Читаем Том 6. Живые лица полностью

Вот он снова его страх перед холодом. И как страшно холод настигал его. Настиг, внешний, как всех нас тогда, еще перед болезнью; схватил, внутренний, в болезни; и уже не выпустил из челюстей, пока не сожрал – в смерти.

А защищаться было нечем. «Топлива для организма», еды, – не было.

«Впечатления еды теперь главные. И я заметил, что, к позору, все это равно замечают. И уже не стыдится бедный человек, и уже не стыдится горький человек…»

Он писал это еще до болезни, еще на ногах (когда, вероятно, окурки на вокзале Ярославском собирал). Один из выпусков «Апокалипсиса», после блестящих и глубоких страниц, кончается:

«Устал. Не могу. 2–3 горсти муки, 2–3 горсти крупы, пять круто испеченных яиц – может часто спасти день мой…»

Но день его не был спасен. Случайная подачка «собрата» Горького опоздала.

Скоро, через X[овина] (а может быть, и нет), пришло к нам первое письмо Розанова, уже больного, – написанное рукой дочери, действительно «выговоренное» (его рука была недвижна).

Первое, потом второе, потом третье… Как я больно жалею, что их нет у меня. Они, конечно, не исчезли совсем, навсегда. Любящая дочь, верно, сохранила копии. Кое-что из них посылалось и другим, я думаю, – вот о «холоде» его предсмертном потрясающие слова: они были даже не так давно напечатаны в какой-то заграничной газете. Наверно, писал он Горькому (и наверно, Горький письма сохранил, ведь его собственность всегда была неприкосновенна). «Спасибо Максимушке», – ласково и радостно писал и нам Розанов, этот «бедный человек, горький человек». Все благодарил его за подачку: на картошку какую-то хватило.

Сознавал ли, что умирает? «Очень мне плохо: склероз в сильнейшей степени…» Потом вдруг шутил; и говорил, что долго еще нужно лежать, шесть месяцев, что поправление идет медленно.
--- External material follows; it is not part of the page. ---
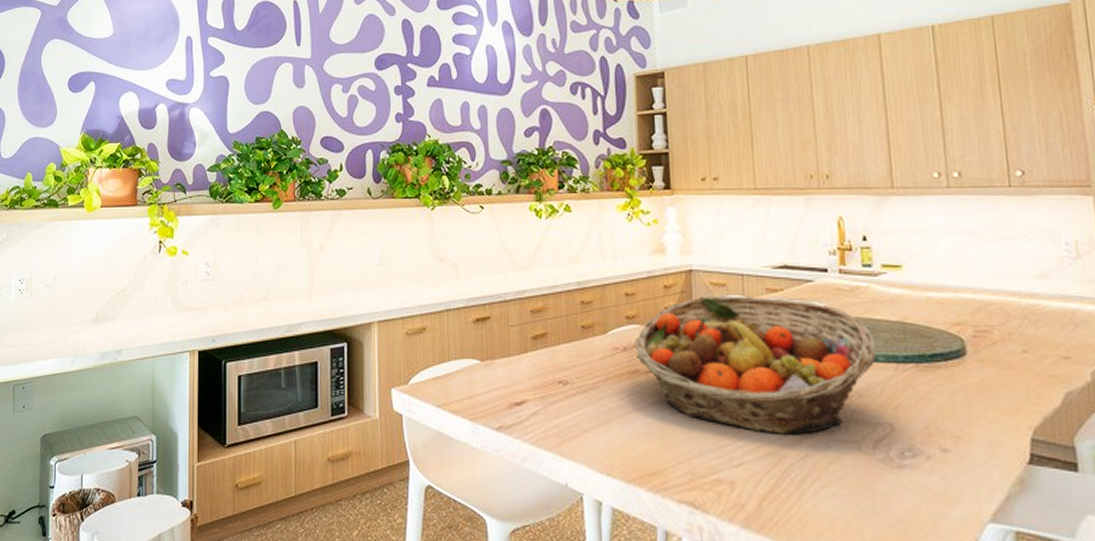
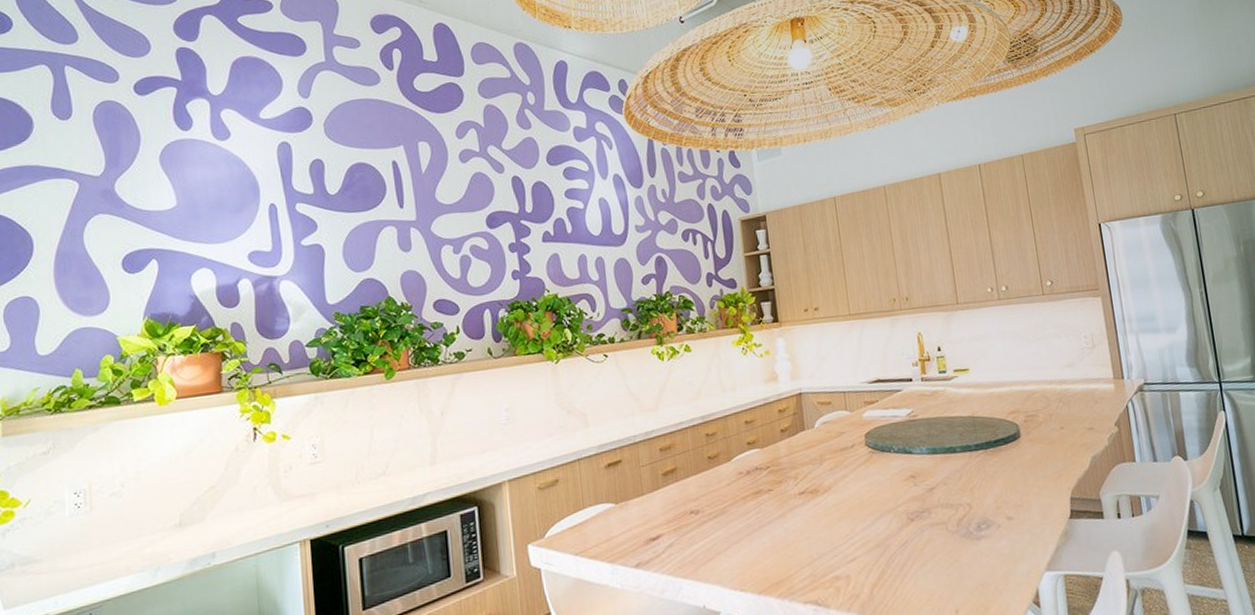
fruit basket: present [634,295,877,435] -> none [756,408,955,529]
И тут же об этом страшном «ледяном озере», куда он постепенно опускается, так, что ноги – уже там и уже как бы не его, и с ног холодная, ледяная вода все подымается выше… Но – как передать? – ни в одной, самой страшной строке – не было «нытья», и даже почти жалобы не было, а детская разве жалостность.

«Никогда мы так вкусно не ели: картошка жареная, хлебца кусочек, и так хорошо».

Но потом вдруг:

«Пирожка бы… Творожка бы…»

О дочерях писал; какие они, как за ним ухаживают: «На руки меня берет с постели, как ребенка, и на другую кровать, рядом, перекладывает, пока ту поправляют. Говорит, что я легкий стал, одни кости. Да ведь и кости весят что-нибудь…»

О жене – кажется, ни разу, ни слова. Он и раньше о ней не говорил в письмах. Мы, впрочем, знали, что она всегда при нем, тоже полунедвижимая, и что он вечно думает о куске – для нее.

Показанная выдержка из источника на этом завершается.